The International Association of Athletics Federations (IAAF) was accused of trying to distance itself from the doping scandal that rocked the Russian Olympics program.
IAAF president Sebastian Coe was said to be at the center of the alleged cover-up as he seems to be evasive on questions about his knowledge on doping, particularly in track and field, before the story blew up in the media.
The report said that Coe “sought to distance himself from any knowledge of the allegations of doping in Russian athletics before the details were exposed in the German documentary.”
Coe was the vice president of the international track and field federation before stepping down in 2015 when he assumed the leadership of the IAFF.
Accordingly, Coe was informed by London Marathon director Dave Bedford as early as August 2014 that Russian athlete Liliya Shobukhova was blackmailed for money so the positive results on her drug test would be buried.

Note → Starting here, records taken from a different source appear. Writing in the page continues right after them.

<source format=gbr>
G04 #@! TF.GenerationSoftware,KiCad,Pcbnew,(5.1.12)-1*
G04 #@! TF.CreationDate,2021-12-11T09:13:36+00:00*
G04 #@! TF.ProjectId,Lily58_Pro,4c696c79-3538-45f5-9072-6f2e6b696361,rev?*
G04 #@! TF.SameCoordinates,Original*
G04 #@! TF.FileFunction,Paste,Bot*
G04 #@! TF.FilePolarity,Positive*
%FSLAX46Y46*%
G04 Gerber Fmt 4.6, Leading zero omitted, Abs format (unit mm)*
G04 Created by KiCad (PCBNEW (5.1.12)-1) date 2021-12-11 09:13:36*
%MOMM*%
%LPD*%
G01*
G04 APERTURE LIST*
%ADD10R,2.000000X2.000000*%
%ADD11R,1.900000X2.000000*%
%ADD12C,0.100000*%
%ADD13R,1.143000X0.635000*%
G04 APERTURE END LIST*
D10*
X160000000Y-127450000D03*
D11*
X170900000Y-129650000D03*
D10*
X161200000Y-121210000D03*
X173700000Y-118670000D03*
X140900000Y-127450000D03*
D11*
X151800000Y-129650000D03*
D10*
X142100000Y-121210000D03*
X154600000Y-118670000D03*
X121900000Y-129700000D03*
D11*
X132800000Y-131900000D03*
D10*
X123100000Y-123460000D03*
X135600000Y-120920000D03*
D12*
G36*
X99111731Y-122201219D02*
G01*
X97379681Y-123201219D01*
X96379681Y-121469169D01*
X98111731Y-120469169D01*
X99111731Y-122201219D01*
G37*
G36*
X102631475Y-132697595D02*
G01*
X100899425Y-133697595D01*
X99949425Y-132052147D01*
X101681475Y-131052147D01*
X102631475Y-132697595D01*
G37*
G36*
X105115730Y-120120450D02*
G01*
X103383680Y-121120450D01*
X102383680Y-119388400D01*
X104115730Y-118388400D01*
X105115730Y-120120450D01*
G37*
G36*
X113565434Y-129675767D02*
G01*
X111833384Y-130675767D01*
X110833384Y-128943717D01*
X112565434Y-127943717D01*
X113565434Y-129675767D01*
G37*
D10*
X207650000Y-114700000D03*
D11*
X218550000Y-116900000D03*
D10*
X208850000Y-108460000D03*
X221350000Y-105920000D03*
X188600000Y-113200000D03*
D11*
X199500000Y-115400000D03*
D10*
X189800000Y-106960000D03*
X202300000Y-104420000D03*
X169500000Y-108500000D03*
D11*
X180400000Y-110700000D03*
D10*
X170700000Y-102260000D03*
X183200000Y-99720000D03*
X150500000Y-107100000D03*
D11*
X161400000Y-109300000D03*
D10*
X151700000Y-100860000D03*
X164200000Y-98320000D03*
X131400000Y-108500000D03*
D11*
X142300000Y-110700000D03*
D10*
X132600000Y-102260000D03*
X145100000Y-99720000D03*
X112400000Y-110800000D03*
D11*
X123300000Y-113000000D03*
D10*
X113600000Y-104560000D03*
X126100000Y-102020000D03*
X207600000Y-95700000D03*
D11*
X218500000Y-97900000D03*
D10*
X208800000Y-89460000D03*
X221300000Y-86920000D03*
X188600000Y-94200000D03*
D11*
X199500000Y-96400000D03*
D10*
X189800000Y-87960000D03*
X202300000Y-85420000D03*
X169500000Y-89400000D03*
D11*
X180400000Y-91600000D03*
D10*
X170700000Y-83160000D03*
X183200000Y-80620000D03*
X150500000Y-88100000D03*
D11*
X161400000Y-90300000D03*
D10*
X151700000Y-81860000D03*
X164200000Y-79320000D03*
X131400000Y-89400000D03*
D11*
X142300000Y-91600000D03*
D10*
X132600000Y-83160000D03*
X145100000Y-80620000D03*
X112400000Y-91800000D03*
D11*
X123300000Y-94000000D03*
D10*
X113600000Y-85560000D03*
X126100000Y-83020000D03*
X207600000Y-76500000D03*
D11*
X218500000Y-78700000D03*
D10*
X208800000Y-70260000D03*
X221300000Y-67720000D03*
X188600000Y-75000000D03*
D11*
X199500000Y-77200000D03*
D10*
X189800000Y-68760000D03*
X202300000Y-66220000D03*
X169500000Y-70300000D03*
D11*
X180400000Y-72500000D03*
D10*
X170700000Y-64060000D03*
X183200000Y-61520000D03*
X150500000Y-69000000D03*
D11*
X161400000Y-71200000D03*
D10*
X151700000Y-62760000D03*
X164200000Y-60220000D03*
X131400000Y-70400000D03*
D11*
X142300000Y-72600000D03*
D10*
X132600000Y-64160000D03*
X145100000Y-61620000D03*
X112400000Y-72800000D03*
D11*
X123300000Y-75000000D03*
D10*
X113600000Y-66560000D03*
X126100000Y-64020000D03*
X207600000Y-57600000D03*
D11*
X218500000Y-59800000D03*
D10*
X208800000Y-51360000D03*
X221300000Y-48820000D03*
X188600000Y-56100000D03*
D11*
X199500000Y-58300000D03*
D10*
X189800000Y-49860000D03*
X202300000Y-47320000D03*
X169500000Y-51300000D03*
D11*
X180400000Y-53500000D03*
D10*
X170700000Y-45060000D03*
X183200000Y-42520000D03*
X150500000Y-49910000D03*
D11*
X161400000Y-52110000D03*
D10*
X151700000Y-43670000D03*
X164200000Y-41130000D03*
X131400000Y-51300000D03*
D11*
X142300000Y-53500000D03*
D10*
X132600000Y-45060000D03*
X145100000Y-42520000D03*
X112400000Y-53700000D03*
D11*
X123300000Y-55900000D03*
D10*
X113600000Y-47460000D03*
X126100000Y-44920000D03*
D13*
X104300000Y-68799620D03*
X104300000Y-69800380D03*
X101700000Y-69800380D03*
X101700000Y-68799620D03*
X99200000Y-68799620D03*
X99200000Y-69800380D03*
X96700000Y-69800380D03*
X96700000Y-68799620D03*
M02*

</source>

However, Coe told the lawmakers that he only forwarded the letter to the IAAF ethics committee, and he didn’t read the contents.
But the report claimed that the allegations by Coe “were misleading.” While he may not have opened the attachments, it stretches credulity that he wasn’t aware of the doping allegations that he wants the ethics committee to investigate.

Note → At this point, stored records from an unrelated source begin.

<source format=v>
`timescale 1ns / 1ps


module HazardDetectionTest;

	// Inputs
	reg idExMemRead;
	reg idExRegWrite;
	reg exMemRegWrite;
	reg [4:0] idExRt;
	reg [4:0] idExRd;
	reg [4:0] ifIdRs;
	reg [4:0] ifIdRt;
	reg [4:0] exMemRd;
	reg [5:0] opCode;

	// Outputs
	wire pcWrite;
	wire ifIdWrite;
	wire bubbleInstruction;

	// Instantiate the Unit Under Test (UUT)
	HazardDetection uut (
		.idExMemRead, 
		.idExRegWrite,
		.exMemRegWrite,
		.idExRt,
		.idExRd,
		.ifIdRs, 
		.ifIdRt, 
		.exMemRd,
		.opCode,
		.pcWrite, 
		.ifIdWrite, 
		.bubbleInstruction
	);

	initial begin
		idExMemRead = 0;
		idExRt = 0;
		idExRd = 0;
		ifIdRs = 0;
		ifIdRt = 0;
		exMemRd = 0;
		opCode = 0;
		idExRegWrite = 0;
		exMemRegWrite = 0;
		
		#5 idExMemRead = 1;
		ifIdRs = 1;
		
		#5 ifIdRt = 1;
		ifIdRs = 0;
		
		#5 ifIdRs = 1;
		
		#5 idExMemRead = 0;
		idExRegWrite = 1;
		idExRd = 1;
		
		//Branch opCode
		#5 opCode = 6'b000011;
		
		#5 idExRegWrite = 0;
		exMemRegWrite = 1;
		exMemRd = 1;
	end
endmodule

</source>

While the committee report praised Bedford for trying to do the right thing, it expressed its disappointment that Coe didn’t investigate further despite the seriousness of the issue.
The committee said that there’s a bigger stake in the need to act on information that may stain the integrity of competition.
“The Shobukhova case raises concerns about whether national or international sports federations are capable of investigating themselves when the allegations involve senior figures within the organization itself,” the report said. “There is a real danger that internal politics inevitably play a part in the process.”